Text shown:
Reading Sarah Palin

[1] Who can best bust through that radical left’s kind of dispensation and desire to mistreat those who are defenseless, mistreat those who perhaps have some disadvantages by making them more beholden to government? [2] Who best can contrast themselves from that? [3] I thought who best could do that [and] [4] my own personal opinion is, the cheerful one, is Newt Gingrich.

Few even among Governor Palin’s followership will note or long remember “best bust through,” prosody that transports the attentive listener to ages before the printed word.  Most of us will instead proceed quickly to the next clause whose uncertainties are announced by, and lie on the other side of, the phrase “kind of” – the kind of breathless breath that a certain kind of speaker takes before launching into something truly breathtaking.

Governor Palin seems to believe that the “radical left” is running the world or at least the United States of America.

“Dispensation” is from the Latin “dispensatio,” which functioned especially for early Christian theologians as a translation of the Greek oikonomia – “economy” in the sense of “providential government,” and not, or not yet, in the secular sense that Americanism re-sacralizes both in the openly theocratic, or perhaps thearchic, ideology of the contemporary Christianist right as well as in the economism of mainstream social liberalism.

As we will be able to evidence further in just a moment, Palin may have meant or have been about to say “disposition,” but the similar-sounding “dispensation,” aside from being impressively esoteric, speaks to an underlying, quasi-Gnostic notion that the world, even as it operates under the beneficent providential governance of God, is at the same time ruled by a satanic or quasi-satanic demiurge.  (Christian theological and post-theological history is the successful failure to resolve this contradiction – now understood, if by no one, neither Sarah Palin nor her critics, as constitutive for all systems, including cosmological systems.)

that radical left’s kind of dispensation and desire to mistreat those who are defenseless

“Desire” in part merely recovers and recuperates “disposition” from “dispensation,” but it also demonstrates the born ideologue’s ability to boggle multiple aggressively self-justifying pre-suppositions into a single phrase.  What makes the dispensation truly evil, satanically evil, is that it represents a supremely malevolent “desire”:  The “radical left” consciously and therefore culpably aims to harm people who are entirely unprepared to resist – the poor, the weak, the insulted and injured…  It attacks the childlike, the innocent, and the “disadvantaged,” by “making them more beholden to government” – that is, by seeking to capture their souls, adding moral enslavement to mere bodily suffering.

[2.1] Who [2.2] best [2.3] can [2.4] contrast [2.5] themselves [2.6] from [2.7] that?

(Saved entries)

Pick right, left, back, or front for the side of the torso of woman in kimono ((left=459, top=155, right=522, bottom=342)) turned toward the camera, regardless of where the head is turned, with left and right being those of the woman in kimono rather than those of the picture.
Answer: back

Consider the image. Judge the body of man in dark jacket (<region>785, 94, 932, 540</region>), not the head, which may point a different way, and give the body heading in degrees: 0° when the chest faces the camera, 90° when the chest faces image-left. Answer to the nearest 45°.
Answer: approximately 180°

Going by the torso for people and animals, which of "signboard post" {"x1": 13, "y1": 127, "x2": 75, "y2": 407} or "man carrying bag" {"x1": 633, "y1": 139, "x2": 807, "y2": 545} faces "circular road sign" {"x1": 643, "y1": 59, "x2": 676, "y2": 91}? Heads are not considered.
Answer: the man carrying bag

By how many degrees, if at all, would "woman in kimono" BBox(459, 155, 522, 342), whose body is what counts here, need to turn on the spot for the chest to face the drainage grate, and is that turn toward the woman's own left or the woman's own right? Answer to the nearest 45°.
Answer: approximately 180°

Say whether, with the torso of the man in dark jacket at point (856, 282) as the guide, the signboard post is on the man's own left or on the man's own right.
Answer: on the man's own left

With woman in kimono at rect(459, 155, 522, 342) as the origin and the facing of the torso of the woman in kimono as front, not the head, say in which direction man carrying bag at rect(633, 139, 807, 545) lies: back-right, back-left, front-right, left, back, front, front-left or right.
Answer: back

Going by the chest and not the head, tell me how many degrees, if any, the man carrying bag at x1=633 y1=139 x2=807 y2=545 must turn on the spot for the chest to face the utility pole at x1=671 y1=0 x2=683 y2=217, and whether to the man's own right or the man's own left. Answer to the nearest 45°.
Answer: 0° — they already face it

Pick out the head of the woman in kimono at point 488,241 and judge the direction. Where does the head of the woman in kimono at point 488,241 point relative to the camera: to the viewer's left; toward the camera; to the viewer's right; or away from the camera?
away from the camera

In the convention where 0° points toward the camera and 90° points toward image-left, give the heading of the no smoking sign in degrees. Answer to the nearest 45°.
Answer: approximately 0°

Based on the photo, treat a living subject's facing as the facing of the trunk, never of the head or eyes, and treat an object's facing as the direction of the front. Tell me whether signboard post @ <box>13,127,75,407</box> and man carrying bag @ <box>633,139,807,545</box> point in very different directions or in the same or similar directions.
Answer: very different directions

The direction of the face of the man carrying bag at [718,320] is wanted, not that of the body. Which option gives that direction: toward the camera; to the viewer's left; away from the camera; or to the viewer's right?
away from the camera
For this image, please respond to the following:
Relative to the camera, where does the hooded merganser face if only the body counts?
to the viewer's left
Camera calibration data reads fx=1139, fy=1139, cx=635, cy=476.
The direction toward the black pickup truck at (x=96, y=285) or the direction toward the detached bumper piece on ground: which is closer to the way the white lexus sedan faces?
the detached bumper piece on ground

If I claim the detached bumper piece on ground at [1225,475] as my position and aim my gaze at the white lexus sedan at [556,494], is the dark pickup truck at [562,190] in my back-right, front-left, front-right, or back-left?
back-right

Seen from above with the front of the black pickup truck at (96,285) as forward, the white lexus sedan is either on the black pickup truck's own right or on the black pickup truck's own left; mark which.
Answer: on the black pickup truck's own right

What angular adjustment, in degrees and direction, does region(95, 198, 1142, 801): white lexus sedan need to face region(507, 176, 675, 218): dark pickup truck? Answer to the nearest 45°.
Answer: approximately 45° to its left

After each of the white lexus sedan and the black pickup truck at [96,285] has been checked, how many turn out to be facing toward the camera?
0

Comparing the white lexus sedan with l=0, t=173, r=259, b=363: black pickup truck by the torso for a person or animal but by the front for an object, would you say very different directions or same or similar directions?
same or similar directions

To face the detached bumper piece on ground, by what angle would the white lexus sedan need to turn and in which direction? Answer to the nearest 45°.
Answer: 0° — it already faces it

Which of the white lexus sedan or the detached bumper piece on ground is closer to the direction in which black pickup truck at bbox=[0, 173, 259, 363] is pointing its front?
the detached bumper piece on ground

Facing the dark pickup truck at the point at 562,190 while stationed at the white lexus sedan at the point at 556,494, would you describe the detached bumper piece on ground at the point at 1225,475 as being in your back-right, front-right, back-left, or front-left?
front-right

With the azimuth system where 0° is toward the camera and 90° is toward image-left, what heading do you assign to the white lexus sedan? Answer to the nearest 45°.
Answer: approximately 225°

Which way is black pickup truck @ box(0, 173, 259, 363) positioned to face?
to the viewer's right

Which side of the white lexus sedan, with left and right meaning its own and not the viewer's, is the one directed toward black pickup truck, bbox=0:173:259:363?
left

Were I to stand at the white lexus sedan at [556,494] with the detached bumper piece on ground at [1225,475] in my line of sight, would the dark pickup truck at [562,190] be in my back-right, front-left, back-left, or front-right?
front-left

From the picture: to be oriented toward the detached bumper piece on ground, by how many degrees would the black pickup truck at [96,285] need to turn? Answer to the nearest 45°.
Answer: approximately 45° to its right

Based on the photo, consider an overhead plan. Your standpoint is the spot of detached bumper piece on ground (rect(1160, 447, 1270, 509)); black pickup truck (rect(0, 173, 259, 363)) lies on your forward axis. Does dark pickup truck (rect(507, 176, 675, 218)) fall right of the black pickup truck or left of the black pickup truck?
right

==

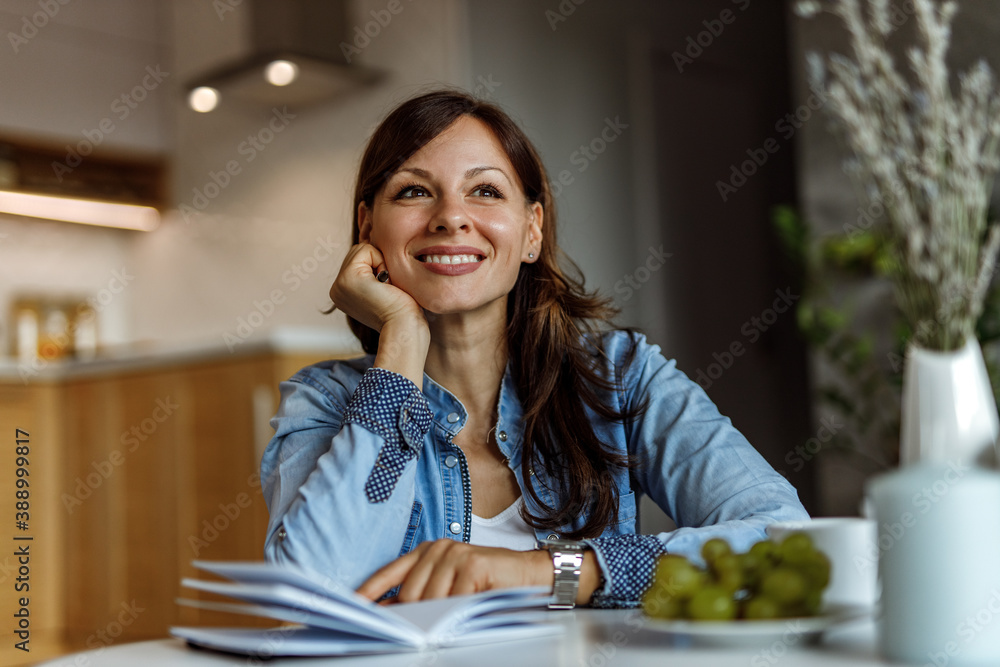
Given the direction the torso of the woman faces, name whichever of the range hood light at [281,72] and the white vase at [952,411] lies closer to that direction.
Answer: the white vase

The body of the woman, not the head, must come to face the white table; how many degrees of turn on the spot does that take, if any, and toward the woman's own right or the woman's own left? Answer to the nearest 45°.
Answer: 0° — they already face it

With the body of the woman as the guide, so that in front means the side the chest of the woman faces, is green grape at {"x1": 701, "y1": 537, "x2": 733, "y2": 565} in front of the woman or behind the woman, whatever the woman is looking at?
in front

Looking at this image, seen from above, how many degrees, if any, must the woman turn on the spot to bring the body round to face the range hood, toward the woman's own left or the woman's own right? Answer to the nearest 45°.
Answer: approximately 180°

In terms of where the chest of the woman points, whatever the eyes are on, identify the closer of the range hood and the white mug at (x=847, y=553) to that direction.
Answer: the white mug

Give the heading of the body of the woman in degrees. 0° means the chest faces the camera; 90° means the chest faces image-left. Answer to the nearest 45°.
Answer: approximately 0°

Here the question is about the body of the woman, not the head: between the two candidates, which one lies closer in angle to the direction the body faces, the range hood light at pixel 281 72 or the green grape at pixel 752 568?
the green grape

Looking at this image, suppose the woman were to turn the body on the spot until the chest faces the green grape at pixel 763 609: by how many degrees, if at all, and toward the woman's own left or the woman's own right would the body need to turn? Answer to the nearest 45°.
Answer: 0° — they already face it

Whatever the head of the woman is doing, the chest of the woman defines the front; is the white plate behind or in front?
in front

* * *

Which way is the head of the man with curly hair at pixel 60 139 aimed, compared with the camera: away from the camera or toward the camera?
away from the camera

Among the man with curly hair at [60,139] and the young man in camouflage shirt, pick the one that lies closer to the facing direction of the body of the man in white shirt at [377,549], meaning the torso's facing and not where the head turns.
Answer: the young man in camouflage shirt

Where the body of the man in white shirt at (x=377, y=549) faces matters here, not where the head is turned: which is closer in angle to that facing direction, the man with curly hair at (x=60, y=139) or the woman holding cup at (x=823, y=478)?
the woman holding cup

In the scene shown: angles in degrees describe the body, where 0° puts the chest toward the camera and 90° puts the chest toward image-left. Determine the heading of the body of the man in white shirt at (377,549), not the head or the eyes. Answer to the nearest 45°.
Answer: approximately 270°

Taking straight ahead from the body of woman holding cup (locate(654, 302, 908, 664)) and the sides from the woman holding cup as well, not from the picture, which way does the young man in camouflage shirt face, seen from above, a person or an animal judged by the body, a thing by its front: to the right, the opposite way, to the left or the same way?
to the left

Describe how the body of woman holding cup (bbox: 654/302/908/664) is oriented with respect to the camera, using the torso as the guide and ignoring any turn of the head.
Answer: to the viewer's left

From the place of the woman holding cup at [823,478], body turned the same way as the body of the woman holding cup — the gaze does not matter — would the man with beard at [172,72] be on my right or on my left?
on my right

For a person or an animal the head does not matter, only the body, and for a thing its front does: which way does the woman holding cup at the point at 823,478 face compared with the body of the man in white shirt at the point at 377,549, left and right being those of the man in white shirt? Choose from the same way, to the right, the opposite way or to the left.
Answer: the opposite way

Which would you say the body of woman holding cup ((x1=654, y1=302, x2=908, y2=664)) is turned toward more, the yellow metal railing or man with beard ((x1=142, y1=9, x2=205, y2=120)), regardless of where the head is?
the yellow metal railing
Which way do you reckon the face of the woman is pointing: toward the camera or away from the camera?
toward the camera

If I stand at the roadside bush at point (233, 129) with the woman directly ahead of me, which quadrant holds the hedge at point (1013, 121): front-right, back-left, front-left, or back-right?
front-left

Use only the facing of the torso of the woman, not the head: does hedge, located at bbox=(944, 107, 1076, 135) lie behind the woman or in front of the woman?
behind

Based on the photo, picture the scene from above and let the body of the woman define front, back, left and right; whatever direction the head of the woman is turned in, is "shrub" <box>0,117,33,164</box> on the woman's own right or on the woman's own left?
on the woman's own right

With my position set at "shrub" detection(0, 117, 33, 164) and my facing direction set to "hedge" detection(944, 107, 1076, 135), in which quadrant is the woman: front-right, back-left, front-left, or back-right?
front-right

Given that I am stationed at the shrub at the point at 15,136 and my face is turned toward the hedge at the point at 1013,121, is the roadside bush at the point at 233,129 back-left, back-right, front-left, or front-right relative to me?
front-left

Problems and tasks:
(1) Return the passage of the Sarah Palin essay between "As we will be" and "including cosmological systems.)", inclusive, with no changes to its wording.
(2) Condense the paragraph of the Sarah Palin essay that starts "“Desire” in part merely recovers" into a shorter version that keeps its main points.
The rows play no part in what is asked here.

Expected responses:
(1)
As we will be able to evidence further in just a moment, Palin may have meant or have been about to say “disposition,” but the similar-sounding “dispensation,” aside from being impressively esoteric, speaks to an underlying, quasi-Gnostic notion that the world, even as it operates under the beneficent providential governance of God, is at the same time ruled by a satanic or quasi-satanic demiurge.  (Christian theological and post-theological history is the successful failure to resolve this contradiction – now understood, if by no one, neither Sarah Palin nor her critics, as constitutive for all systems, including cosmological systems.)

(2) "Desire" partly recovers "disposition" from "dispensation" and shows the born ideologue's knack for packing several self-justifying presuppositions into one phrase. The dispensation is satanically evil because it expresses a malevolent desire: the "radical left" deliberately harms those unable to resist, such as the poor, the weak, and the insulted and injured. It attacks the childlike, the innocent and the "disadvantaged" by "making them more beholden to government," seeking to capture their souls and adding moral enslavement to bodily suffering.